14. Try deep breathing exercises

When we feel anxious, we tend to do shallow breathing. You can quickly reset your anxiety levels by doing deeper breathing exercises. Take some time to breathe in and out to the bottom of your lungs. So fill up your lungs fully and release fully. Anxiety will lessen after doing these multiple times. Plus, it won’t look weird if you start doing breathing exercises during a stressful moment at work. So, you can fit this into your work day before having a difficult meeting or after one.

15. Listen to uplifting music

When you need to relax on Sunday night, listen to positive songs. This isn’t the time to play songs about depression even if you feel sad. However, if you’re feeling anxious, you could listen to songs about anxiety too. Try not to make yourself feel lower with the type of music you listen to. You don’t want to trigger yourself before the work week starts. The goal should be to relax you and prepare you for the upcoming week. You deserve to have an enjoyable weekend if your work week stresses you out, so aim to listen to things that make you feel good.

16. Go to the office more

Typically, when we feel anxious about work, we avoid work more often. However, we typically like people we interact with in person more than those we work with remotely. Think about how close you are to people you’ve enjoyed spending time with. People like familiar things. If you work remotely most of the week and avoid in person interaction, it’s only natural for an us-vs-them mentality to arise in conflict at work. However, if you engage with coworkers in person and humanize one another, naturally things start to ease up. Resist your temptation to avoid and minimize interaction.

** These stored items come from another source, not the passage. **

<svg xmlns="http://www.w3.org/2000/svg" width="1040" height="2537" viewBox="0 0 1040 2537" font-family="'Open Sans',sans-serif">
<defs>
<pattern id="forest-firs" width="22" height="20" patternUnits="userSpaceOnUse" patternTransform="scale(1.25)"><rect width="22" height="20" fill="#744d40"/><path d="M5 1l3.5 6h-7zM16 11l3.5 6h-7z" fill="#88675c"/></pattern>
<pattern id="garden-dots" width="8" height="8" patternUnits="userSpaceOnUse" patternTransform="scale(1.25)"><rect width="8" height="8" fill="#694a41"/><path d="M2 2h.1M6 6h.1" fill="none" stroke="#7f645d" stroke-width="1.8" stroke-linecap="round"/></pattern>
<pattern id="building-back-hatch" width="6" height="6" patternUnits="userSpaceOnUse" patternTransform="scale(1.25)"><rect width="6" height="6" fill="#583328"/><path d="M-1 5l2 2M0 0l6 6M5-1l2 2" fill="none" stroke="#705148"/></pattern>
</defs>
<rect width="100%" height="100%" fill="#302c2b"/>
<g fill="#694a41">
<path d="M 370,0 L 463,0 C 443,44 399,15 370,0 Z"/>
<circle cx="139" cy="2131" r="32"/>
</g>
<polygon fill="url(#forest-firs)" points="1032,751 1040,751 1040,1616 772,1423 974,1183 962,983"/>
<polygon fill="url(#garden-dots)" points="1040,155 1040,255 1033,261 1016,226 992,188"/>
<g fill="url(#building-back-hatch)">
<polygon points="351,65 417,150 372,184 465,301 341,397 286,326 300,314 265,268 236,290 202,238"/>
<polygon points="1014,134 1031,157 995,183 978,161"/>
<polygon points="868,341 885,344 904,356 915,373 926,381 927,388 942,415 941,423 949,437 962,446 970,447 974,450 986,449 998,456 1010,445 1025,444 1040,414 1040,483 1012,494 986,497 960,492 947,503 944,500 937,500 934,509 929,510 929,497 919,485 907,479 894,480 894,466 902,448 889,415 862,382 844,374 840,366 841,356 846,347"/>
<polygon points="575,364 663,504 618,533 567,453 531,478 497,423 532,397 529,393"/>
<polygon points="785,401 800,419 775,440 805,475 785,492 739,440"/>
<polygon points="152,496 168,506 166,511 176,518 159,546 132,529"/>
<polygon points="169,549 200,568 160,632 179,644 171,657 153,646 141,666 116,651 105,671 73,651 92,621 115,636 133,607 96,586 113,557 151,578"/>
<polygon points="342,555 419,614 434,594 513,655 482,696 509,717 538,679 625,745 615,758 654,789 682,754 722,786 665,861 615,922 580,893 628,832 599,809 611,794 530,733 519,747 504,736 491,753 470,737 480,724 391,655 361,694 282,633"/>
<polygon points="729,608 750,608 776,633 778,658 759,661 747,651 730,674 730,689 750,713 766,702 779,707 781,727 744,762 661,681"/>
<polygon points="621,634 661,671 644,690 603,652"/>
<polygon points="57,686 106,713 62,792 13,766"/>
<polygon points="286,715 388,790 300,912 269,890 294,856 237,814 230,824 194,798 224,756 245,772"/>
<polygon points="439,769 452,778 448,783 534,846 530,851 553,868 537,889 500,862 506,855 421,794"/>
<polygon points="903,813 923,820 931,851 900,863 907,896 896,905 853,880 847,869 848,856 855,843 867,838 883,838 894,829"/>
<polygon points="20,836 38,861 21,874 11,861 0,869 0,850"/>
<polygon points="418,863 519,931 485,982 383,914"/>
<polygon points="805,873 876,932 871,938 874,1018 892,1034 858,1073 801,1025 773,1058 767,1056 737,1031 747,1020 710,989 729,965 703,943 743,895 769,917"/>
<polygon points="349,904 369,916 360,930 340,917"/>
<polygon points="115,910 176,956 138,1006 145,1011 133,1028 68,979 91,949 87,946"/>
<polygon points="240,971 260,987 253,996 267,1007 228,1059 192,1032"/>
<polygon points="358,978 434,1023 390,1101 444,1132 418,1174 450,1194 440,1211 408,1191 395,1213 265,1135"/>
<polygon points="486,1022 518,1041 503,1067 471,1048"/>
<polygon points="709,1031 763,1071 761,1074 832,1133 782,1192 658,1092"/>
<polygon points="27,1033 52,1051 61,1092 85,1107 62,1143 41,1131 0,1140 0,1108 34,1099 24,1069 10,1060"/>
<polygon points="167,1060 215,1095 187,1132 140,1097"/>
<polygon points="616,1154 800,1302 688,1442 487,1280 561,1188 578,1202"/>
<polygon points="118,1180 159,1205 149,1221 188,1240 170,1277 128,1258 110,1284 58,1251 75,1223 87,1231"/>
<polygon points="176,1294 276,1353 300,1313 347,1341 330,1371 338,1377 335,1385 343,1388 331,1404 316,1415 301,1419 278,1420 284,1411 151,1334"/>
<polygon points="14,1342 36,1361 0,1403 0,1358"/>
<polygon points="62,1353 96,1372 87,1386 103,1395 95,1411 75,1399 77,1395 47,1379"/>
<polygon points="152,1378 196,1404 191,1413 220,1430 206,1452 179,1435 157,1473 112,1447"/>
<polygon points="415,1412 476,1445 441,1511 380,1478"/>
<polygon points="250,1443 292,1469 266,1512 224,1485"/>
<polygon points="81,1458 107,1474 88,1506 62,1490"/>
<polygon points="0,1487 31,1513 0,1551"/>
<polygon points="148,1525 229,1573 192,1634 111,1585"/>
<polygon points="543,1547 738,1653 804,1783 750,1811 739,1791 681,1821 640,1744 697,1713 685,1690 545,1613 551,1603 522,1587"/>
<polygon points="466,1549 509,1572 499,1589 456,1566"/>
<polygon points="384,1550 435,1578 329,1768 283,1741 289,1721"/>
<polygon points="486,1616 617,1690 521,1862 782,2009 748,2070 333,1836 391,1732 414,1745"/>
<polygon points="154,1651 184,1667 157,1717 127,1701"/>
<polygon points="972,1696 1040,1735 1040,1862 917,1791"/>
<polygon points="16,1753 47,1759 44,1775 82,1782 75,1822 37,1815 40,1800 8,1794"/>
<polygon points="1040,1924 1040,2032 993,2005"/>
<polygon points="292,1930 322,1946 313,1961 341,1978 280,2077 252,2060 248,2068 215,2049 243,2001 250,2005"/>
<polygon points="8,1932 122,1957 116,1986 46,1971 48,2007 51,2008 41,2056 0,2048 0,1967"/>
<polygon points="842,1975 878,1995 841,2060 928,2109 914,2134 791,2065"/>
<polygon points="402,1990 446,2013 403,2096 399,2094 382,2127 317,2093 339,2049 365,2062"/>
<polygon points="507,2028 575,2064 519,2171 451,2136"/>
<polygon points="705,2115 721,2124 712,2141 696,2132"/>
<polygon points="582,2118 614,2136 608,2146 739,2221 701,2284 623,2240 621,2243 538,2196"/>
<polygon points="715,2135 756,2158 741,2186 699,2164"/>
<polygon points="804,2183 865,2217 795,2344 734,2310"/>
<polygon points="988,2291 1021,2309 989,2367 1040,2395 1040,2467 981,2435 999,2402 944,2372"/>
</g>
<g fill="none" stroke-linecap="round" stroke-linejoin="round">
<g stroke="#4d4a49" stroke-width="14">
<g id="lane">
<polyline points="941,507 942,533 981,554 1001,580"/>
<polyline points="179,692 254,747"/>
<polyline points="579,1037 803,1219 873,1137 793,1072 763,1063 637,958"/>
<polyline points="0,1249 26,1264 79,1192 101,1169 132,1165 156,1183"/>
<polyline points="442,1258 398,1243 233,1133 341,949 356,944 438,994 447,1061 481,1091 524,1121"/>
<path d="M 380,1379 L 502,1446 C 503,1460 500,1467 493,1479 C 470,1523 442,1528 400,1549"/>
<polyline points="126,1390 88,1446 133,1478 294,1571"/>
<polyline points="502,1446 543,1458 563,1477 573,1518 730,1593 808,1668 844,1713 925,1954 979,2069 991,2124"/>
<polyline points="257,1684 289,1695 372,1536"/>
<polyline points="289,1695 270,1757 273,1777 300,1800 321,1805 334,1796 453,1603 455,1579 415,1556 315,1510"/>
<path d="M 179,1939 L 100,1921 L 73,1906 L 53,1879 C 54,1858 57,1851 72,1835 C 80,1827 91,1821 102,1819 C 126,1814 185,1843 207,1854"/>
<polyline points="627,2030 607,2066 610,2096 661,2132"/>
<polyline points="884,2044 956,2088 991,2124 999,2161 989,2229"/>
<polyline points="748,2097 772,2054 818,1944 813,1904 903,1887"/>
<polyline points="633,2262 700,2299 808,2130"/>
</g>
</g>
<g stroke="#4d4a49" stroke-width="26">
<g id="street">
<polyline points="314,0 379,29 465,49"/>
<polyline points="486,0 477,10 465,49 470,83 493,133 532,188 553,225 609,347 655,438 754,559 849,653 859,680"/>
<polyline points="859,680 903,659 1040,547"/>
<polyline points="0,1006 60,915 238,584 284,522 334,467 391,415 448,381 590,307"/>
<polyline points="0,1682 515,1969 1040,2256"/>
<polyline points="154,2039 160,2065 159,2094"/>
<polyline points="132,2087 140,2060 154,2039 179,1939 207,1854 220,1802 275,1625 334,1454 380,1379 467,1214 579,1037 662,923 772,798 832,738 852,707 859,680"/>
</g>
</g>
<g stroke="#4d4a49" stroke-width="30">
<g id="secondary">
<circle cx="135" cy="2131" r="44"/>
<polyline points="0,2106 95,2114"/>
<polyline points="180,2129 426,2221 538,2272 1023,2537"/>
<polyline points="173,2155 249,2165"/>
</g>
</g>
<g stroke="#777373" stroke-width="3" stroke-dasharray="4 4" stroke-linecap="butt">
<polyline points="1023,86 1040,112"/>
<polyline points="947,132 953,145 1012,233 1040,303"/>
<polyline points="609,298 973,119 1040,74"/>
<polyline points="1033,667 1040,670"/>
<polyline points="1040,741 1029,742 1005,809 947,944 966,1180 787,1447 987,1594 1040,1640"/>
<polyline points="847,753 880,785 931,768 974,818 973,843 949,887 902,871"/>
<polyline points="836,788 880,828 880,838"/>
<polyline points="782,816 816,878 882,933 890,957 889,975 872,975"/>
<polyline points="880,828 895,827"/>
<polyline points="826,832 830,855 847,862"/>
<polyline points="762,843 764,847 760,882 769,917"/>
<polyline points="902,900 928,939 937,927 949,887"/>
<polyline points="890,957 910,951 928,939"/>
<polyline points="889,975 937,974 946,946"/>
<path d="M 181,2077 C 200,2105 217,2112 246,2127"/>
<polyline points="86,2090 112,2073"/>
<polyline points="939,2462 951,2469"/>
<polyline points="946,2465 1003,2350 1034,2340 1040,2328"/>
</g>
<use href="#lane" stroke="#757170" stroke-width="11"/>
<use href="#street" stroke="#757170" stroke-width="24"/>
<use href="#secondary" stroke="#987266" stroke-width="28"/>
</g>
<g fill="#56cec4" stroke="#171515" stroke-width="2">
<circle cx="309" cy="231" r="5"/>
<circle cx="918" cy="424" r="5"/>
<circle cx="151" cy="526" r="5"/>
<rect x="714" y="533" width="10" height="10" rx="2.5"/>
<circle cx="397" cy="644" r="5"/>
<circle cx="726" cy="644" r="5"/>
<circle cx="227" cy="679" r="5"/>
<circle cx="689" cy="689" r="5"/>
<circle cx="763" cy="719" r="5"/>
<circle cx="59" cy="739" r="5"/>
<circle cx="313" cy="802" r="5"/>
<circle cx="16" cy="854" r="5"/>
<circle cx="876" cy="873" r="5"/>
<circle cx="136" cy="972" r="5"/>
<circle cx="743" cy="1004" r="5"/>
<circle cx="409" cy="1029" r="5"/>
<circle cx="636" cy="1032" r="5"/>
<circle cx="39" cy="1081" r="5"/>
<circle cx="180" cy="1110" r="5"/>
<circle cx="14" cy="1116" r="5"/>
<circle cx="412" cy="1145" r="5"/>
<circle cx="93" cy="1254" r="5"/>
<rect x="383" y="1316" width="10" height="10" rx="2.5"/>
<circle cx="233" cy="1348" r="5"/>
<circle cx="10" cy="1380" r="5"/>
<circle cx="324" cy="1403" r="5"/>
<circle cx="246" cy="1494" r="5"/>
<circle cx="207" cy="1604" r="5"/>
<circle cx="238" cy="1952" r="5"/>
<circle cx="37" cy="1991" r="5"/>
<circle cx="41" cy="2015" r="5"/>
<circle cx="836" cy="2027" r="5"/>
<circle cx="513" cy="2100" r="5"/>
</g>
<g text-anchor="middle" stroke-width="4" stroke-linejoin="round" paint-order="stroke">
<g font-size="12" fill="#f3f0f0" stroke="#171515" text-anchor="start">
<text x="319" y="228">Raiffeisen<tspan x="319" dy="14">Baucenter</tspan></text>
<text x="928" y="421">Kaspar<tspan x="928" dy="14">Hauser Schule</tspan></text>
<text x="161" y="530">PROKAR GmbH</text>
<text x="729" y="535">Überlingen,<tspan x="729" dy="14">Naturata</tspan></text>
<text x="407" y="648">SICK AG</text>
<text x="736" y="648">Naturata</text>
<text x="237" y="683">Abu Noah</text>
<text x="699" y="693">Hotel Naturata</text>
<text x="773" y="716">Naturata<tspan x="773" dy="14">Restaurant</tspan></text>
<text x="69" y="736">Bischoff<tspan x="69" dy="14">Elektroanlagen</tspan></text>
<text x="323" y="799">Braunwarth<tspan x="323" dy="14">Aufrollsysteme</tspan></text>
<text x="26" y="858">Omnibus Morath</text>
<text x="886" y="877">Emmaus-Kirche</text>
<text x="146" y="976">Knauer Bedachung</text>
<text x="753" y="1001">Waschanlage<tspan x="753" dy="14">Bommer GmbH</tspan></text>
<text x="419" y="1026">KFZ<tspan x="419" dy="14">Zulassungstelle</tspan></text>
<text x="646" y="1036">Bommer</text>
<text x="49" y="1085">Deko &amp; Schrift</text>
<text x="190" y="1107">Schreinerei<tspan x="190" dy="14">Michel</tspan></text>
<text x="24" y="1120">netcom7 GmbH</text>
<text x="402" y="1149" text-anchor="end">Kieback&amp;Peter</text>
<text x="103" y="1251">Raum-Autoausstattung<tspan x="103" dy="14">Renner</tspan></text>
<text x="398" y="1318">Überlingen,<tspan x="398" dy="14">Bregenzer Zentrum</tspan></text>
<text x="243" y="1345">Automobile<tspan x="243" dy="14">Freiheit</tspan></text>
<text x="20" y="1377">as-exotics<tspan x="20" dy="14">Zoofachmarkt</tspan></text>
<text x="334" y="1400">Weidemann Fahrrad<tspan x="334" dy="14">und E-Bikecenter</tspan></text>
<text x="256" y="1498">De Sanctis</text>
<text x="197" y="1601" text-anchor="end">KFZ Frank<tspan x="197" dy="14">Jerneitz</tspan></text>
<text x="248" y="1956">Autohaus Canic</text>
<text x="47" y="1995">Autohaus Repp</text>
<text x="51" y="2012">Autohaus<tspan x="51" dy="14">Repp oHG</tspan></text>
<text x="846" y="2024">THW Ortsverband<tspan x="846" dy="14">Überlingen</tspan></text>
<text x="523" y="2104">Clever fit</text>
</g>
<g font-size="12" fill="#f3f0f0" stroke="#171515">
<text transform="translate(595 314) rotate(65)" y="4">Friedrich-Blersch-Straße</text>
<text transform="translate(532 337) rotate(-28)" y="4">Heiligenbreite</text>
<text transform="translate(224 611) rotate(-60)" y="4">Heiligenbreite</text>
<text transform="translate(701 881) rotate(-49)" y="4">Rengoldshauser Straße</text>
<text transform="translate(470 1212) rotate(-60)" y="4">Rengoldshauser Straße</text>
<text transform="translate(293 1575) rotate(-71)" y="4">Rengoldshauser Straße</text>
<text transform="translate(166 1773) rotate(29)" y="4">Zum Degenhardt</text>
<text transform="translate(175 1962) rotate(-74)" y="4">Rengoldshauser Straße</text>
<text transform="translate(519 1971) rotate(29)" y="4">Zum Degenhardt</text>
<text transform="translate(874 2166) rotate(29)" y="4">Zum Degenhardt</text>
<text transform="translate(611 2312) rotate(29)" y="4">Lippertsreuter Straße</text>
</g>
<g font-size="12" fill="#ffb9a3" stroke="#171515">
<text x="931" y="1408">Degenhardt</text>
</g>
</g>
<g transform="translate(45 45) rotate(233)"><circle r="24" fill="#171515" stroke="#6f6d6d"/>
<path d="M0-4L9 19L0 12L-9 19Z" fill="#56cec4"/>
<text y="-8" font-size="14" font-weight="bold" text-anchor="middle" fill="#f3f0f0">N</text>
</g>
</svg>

The past decade so many people have been experiencing the Sunday scaries and it continues to rise. Saturday shouldn’t be the only day of the week that you enjoy. The office doesn’t need to be a scary place. It can be a place where you learn, grow, and make money to support your passions and lifestyle. Using a combination of the tactics above you can manage the stress that the work week brings. Treat yourself to something fun this weekend. Or treat yourself by applying to a new job. Either way, your happiness is still in your control. So, what’s your next move?